Rotational Motion / Torque problem (what did i do wrong?)

[PsychonautQQ]

Homework Statement

A thin, light wire is wrapped around the rim of a wheel,. The wheel rotates without friction about a stationary horizontal axis that passes through the center of the wheel. The wheel is a uniform disk with radius R = .280m. An object of mass m=4.2kg is suspended from the free end of the wire. The system is released from rest and the suspended object descends with constant acceleration. If the suspended object moves downward a distance of 3m in 2s what is the mass of the wheel?

Homework Equations

Idisk = 1/2mr^2
τ=Iα
αr=a
1/2at^2=x

The Attempt at a Solution

First I figured out the acceleration of the block with 1/2at^2=x. With x = 3 and t = 2 you get a=6/4.
Then i set up τ=Iα=1/2*mw*r^2*(a/r)=mb*g*r
(mb = mass bock and mw = mass wheel, i also substituted a/r for α.

This equation reduces to 1/2*mw*a = mb*g
with a = 6/4 we get
6/8*mw = mb*g
mb is given at 4.2 so mw equals 55kg which is wrong. What am I doing wrong? The answer key has them giving the answer using energy equations which is all fine and good, but I'm confused why this isn't working.

 

[barryj]

I think you are on the right track. Do you know the correct answer?
You have a correct at 1.5. Alpha = a/r. T = I X alpha. Find the torque. Knowing the acceleration of the 4.2 kg mass you can find the tension in the string. The tension will give you the torque. Plug in and you should be successful.

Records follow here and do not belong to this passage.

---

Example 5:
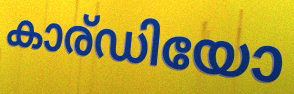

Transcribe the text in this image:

കാര്ഡിയോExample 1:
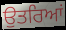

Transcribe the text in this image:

ਉਤਰਿਆਂ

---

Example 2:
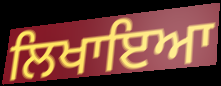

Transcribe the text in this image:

ਲਿਖਾਇਆ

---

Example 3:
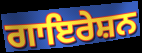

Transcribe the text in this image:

ਗਾਇਰੇਸ਼ਨ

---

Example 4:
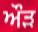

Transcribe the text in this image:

ਔਡ਼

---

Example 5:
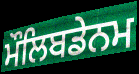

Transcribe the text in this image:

ਮੌਲਿਬਡੇਨਮ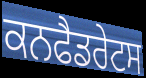
ਕਨਫੈਡਰੇਟਸ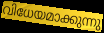
വിധേയമാക്കുന്നു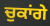
ਚੁਕਾਂਗੇ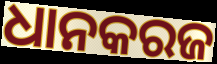
ଧାନକରଜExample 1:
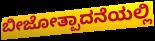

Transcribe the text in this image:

ಬೀಜೋತ್ಪಾದನೆಯಲ್ಲಿ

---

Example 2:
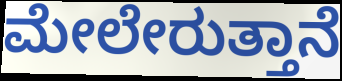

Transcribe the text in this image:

ಮೇಲೇರುತ್ತಾನೆ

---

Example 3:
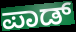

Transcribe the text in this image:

ಪಾಡ್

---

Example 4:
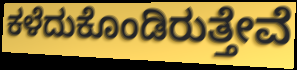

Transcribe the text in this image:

ಕಳೆದುಕೊಂಡಿರುತ್ತೇವೆ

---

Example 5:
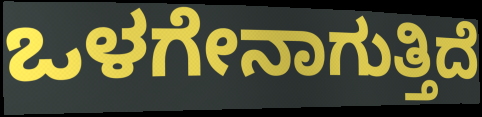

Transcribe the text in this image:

ಒಳಗೇನಾಗುತ್ತಿದೆ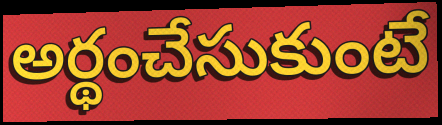
అర్థంచేసుకుంటే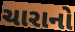
ચારાનો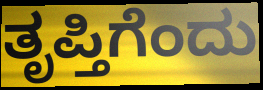
ತೃಪ್ತಿಗೆಂದು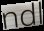
ndlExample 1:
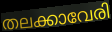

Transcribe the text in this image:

തലക്കാവേരി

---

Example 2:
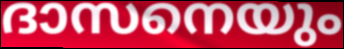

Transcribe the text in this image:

ദാസനെയും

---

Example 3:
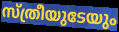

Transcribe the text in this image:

സ്ത്രീയുടേയും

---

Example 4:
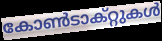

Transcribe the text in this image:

കോൺടാക്റ്റുകൾ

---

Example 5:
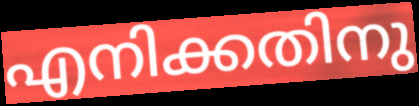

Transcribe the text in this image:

എനിക്കതിനു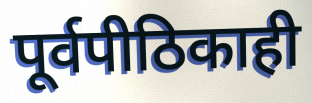
पूर्वपीठिकाही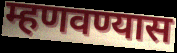
म्हणवण्यास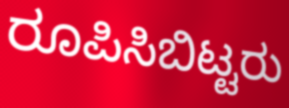
ರೂಪಿಸಿಬಿಟ್ಟರುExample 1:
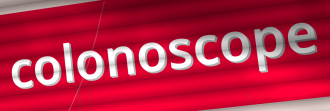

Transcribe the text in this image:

colonoscope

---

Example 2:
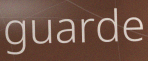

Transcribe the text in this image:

guarde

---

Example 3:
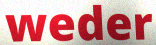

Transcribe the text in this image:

weder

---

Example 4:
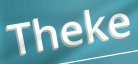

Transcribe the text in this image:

Theke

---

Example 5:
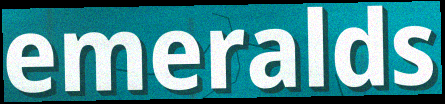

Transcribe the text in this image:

emeraldsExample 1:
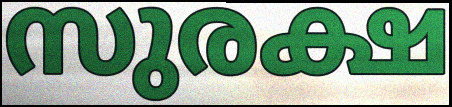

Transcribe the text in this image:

സുരക്ഷ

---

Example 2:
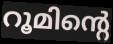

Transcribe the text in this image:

റൂമിന്റെ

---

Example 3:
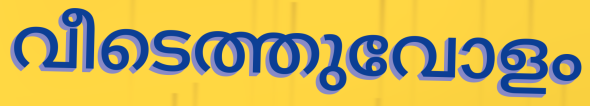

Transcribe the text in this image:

വീടെത്തുവോളം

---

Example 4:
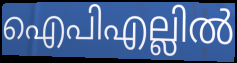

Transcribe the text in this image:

ഐപിഎല്ലിൽ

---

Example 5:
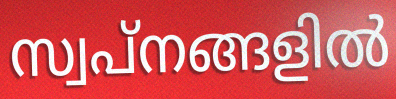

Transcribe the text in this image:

സ്വപ്നങ്ങളിൽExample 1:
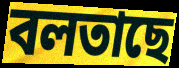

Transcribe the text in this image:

বলতাছে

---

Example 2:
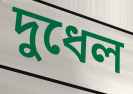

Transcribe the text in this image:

দুধেল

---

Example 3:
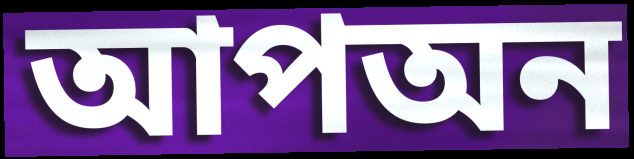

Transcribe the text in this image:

আপঅন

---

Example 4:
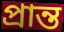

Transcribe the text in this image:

প্রান্ত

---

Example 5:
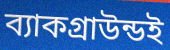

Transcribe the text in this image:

ব্যাকগ্রাউন্ডই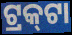
ଟ୍ରକ୍‌ଟା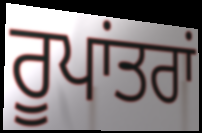
ਰੂਪਾਂਤਰਾਂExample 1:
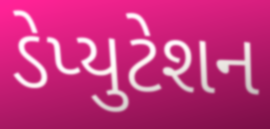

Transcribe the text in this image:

ડેપ્યુટેશન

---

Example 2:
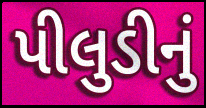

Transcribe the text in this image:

પીલુડીનું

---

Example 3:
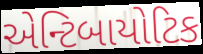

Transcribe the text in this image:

એન્ટિબાયોટિક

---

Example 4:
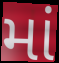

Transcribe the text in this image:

માં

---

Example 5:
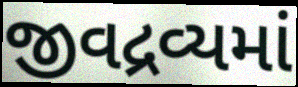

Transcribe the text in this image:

જીવદ્રવ્યમાંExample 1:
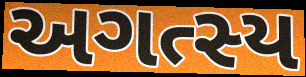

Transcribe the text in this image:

અગત્સ્ય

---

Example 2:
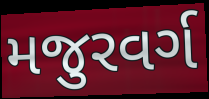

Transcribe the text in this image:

મજુરવર્ગ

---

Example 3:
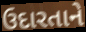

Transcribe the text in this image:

ઉદારતાને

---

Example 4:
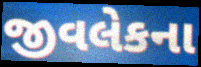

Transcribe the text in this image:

જીવલેકના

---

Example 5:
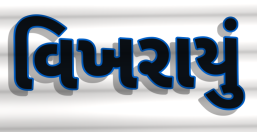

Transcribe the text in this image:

વિખરાયું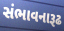
સંભાવનારૂઢ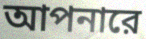
আপনারে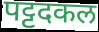
पट्टदकलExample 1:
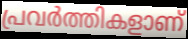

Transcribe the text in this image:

പ്രവർത്തികളാണ്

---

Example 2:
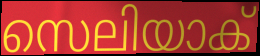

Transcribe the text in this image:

സെലിയാക്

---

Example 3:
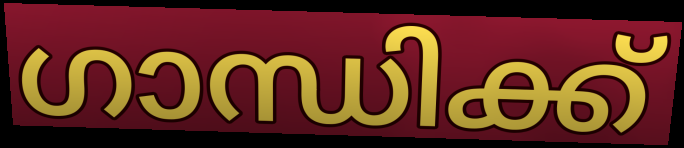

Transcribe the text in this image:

ഗാന്ധിക്ക്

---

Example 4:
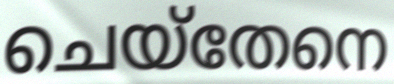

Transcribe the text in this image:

ചെയ്തേനെ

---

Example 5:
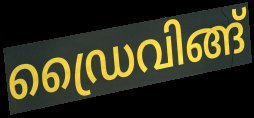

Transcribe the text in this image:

ഡ്രൈവിങ്ങ്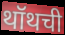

From your incorrect answer of 55kg, it seems that you did not calculate the tension in the wire correctly. Draw a FBD of the block show the mg and the T and using the acceleration find the T correctly.

 

[haruspex]

Then i set up τ=Iα=1/2*mw*r^2*(a/r)=mb*g*r

That last part is wrong. Let the tension in the wire be T, and treat the forces on and acceleration of the wheel separately from those on the block .

 

[harts]

The tension in the string, which is the source of torque for this scenario, is not equal to m_b*g. Remember that the acceleration that you calculated wasn't g.